A flow cytometer is providing a weak fluorescence intensity. This could be due to which of the following problems?
a. Excess antibody has been trapped
b. Several populations of cells are present in the sample, instead of one
c. The primary antibody and the secondary antibody are not compatible
d. The sample is contaminated with bacteria
C: Flow cytometers are used to count tiny particles, such as cells and chromosomes. The particles are suspended in a stream of liquid and recognized by fluorescent tags that are attached to the particles through antibodies. To amplify the signal, two antibodies are used. The primary antibody recognizes antigens on the particles themselves. In the case of cells, such antigens are molecules displayed on the cell surface. The primary antibody is made by, or using information from, the immune system of any of several animals, including humans. While the area of the primary antibody that binds the antigen on the cell is very specific to that antigen, the opposite end of the antibody is common to other members of the species from which the antibody was made. The fluorescent dye is attached to secondary antibodies, which attach to the species-specific antigens on the primary antibodies. The primary antibodies made from a mouse, for instance, need to be labeled with secondary antibodies that are “antimouse.” If the labeled secondary antibody in this case were “antihuman,” it would attach poorly to the primary antibody, so the signal would be absent, or reduced. Excess antibody being trapped would cause unusually high fluorescence, not a weak signal, while bacterial contamination would cause a scattering effect, because bacteria tend to autofluoresce at low levels. More than one population of cells present in a sample would show up as such on readings.

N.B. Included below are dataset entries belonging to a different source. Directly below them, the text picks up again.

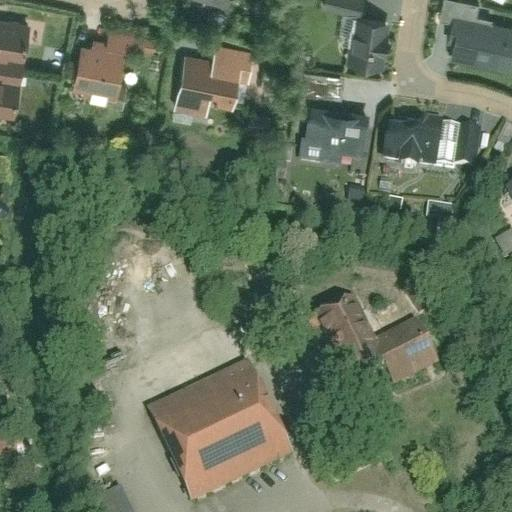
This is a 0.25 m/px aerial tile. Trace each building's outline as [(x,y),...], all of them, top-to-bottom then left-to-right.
[(322,0),(322,5),(359,11),(360,0),(322,0)] [(458,12),(475,16),(478,1),(475,0),(440,0),(438,15),(457,19),(458,12)] [(449,57),(509,70),(511,53),(511,23),(475,16),(458,12),(457,19),(449,57)] [(0,55),(22,59),(29,19),(0,13),(0,55)] [(346,59),(382,65),(390,19),(353,13),(346,59)] [(79,39),(71,84),(113,92),(121,47),(79,39)] [(183,52),(174,99),(231,110),(238,75),(248,77),(253,46),(216,39),(213,58),(183,52)] [(46,47),(43,63),(60,66),(63,50),(46,47)] [(0,55),(0,76),(18,79),(22,59),(0,55)] [(293,88),(340,95),(344,73),(297,66),(293,88)] [(0,113),(12,116),(18,79),(0,76),(0,113)] [(359,161),(367,110),(310,101),(302,152),(359,161)] [(175,106),(172,115),(199,121),(201,112),(175,106)] [(441,124),(442,121),(389,112),(381,160),(396,162),(395,167),(415,170),(415,165),(434,168),(434,165),(441,124)] [(441,124),(434,165),(454,169),(455,164),(461,128),(441,124)] [(481,131),(461,128),(455,164),(475,167),(481,131)] [(449,223),(450,206),(426,205),(425,221),(449,223)] [(375,339),(352,295),(302,321),(336,387),(377,366),(390,392),(440,366),(415,319),(375,339)] [(144,411),(190,505),(291,456),(245,362),(144,411)] [(0,436),(0,457),(13,459),(15,438),(0,436)] [(128,511),(119,489),(90,500),(94,511),(128,511)]
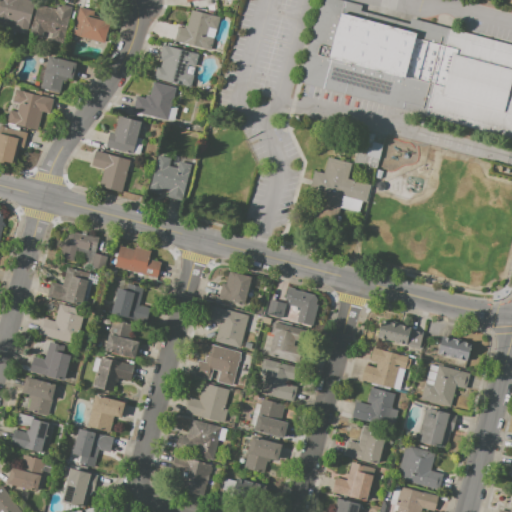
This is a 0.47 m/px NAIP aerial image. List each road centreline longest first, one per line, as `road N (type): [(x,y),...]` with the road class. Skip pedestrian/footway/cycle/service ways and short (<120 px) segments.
road 1 (tertiary): [(511,313),(447,305),(0,184)]
road 2 (residential): [(134,0),(137,25),(124,56),(41,197),(0,352)]
road 3 (residential): [(203,241),(133,502),(171,511)]
road 4 (residential): [(357,281),(298,511)]
road 5 (tertiary): [(511,330),(464,511)]
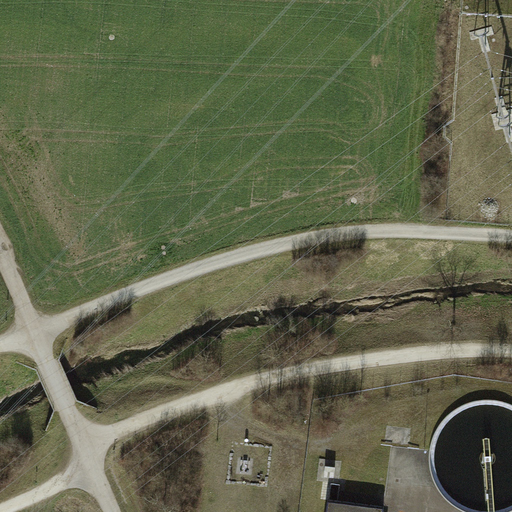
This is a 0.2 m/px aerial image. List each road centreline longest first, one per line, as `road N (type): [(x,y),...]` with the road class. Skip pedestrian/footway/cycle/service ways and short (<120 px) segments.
road 1 (track): [(33,331),(193,268),(303,239),(373,230),(511,236)]
road 2 (track): [(511,353),(454,350),(294,371),(124,427),(89,454)]
road 3 (track): [(33,331),(89,454)]
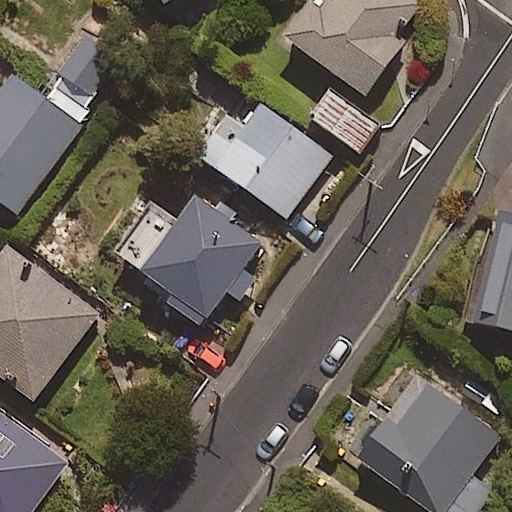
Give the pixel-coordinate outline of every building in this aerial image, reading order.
[(424,4),(418,0),(329,0),(324,9),(311,0),(310,0),(285,36),(372,98),(410,44),(400,37),(424,4)] [(0,200),(23,216),(96,111),(89,106),(123,58),(88,33),(44,96),(18,77),(0,101),(0,200)] [(384,126),(335,91),(314,120),(364,155),(384,126)] [(335,158),(265,106),(250,127),(238,118),(207,160),(290,220),(335,158)] [(205,201),(151,276),(182,298),(175,308),(207,331),(233,294),(244,303),(259,282),(247,273),(267,246),(205,201)] [(511,214),(504,213),(476,324),(511,333),(511,214)] [(154,235),(127,215),(103,249),(129,268),(154,235)] [(101,315),(12,251),(0,268),(0,374),(39,402),(101,315)] [(504,435),(423,378),(363,464),(431,511),(478,511),(493,492),(474,479),(504,435)] [(37,511),(73,464),(0,409),(0,511),(37,511)]
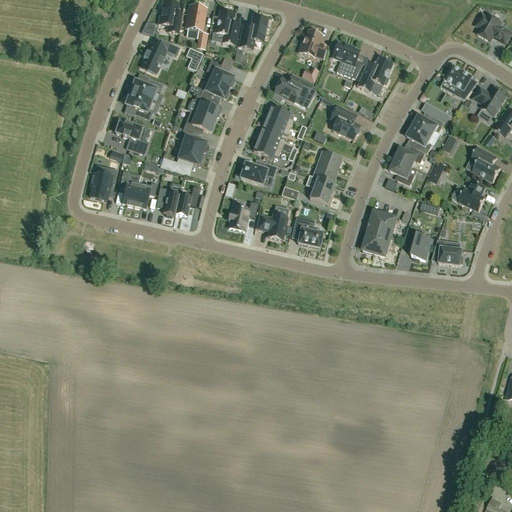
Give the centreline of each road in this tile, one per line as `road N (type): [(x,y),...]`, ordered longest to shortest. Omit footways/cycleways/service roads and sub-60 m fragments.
road 1 (residential): [(208,243),(84,218),(74,205),(96,122),(147,0)]
road 2 (residential): [(299,11),(243,113),(208,243)]
road 3 (residential): [(432,64),(368,189),(338,274)]
road 4 (residential): [(432,64),(299,11)]
road 5 (residential): [(208,243),(338,274)]
road 6 (residential): [(338,274),(471,287)]
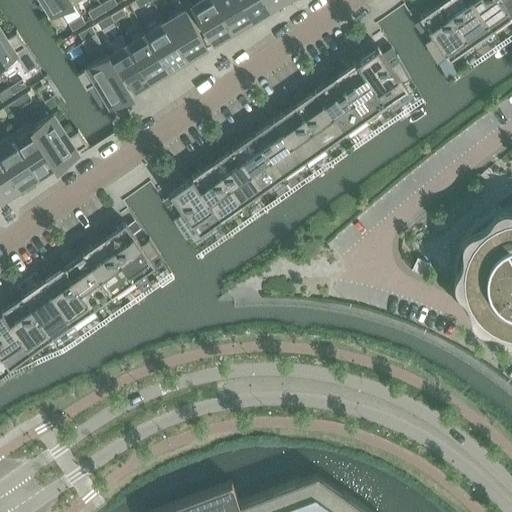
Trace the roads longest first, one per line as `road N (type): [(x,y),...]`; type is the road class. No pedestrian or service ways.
road 1 (tertiary): [(511,490),(403,403),(332,379),(275,371),(193,380),(129,403),(0,490)]
road 2 (tertiary): [(23,511),(148,429),(247,402),(324,405),(398,428),(431,445),(507,511)]
road 3 (residential): [(349,0),(0,246)]
road 4 (residential): [(511,346),(371,267),(369,250),(511,126)]
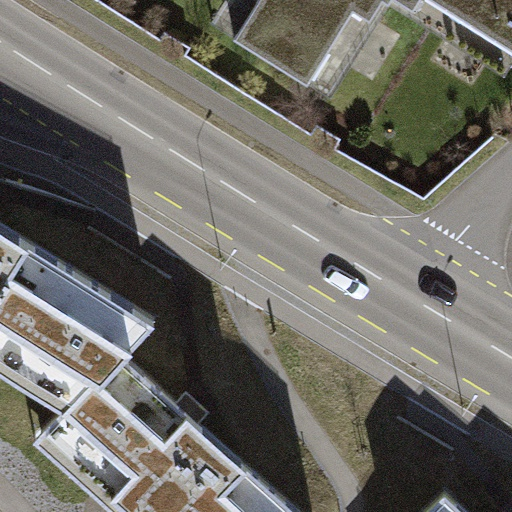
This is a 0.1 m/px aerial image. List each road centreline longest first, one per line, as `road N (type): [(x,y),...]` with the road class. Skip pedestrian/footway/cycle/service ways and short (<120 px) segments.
road 1 (secondary): [(422,302),(0,51)]
road 2 (residential): [(511,179),(459,239),(422,302)]
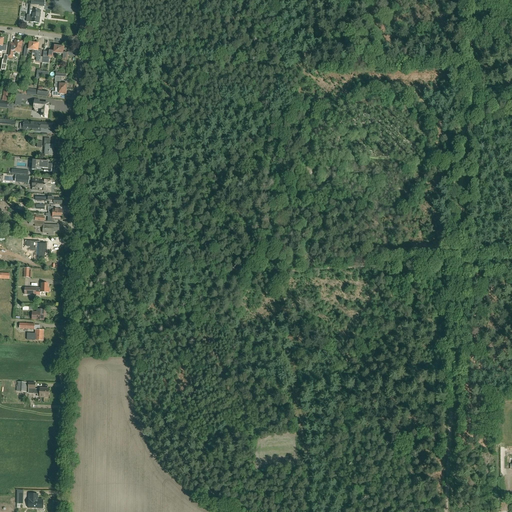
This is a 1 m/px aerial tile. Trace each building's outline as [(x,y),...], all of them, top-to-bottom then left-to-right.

Regarding the upkeep of medical ventilators, which of the following statements is MOST accurate?
a. Biomedical equipment technicians are responsible only for the maintenance of the units
b. Biomedical equipment technicians are responsible mostly for tuning the various settings
c. Biomedical equipment technicians are responsible for tuning the various settings and for maintenance of the units
d. Both tuning of settings and maintenance are the responsibility of respiratory therapists
A: In the case of most biomedical equipment, various specialists are responsible for the day-to-day operation of the equipment, while the biomedical technician is called to see that it works properly. In the case of ventilators, the various settings have a direct influence on the patient’s comfort level, so adjusting these settings falls within the job description of the respiratory therapist. A ventilator is an example of a device that must be able to continue operating in the event of a power failure, which is to say a life-critical system. A biomedical technician is responsible for making sure that all backup systems are operating and that the various settings are calibrated.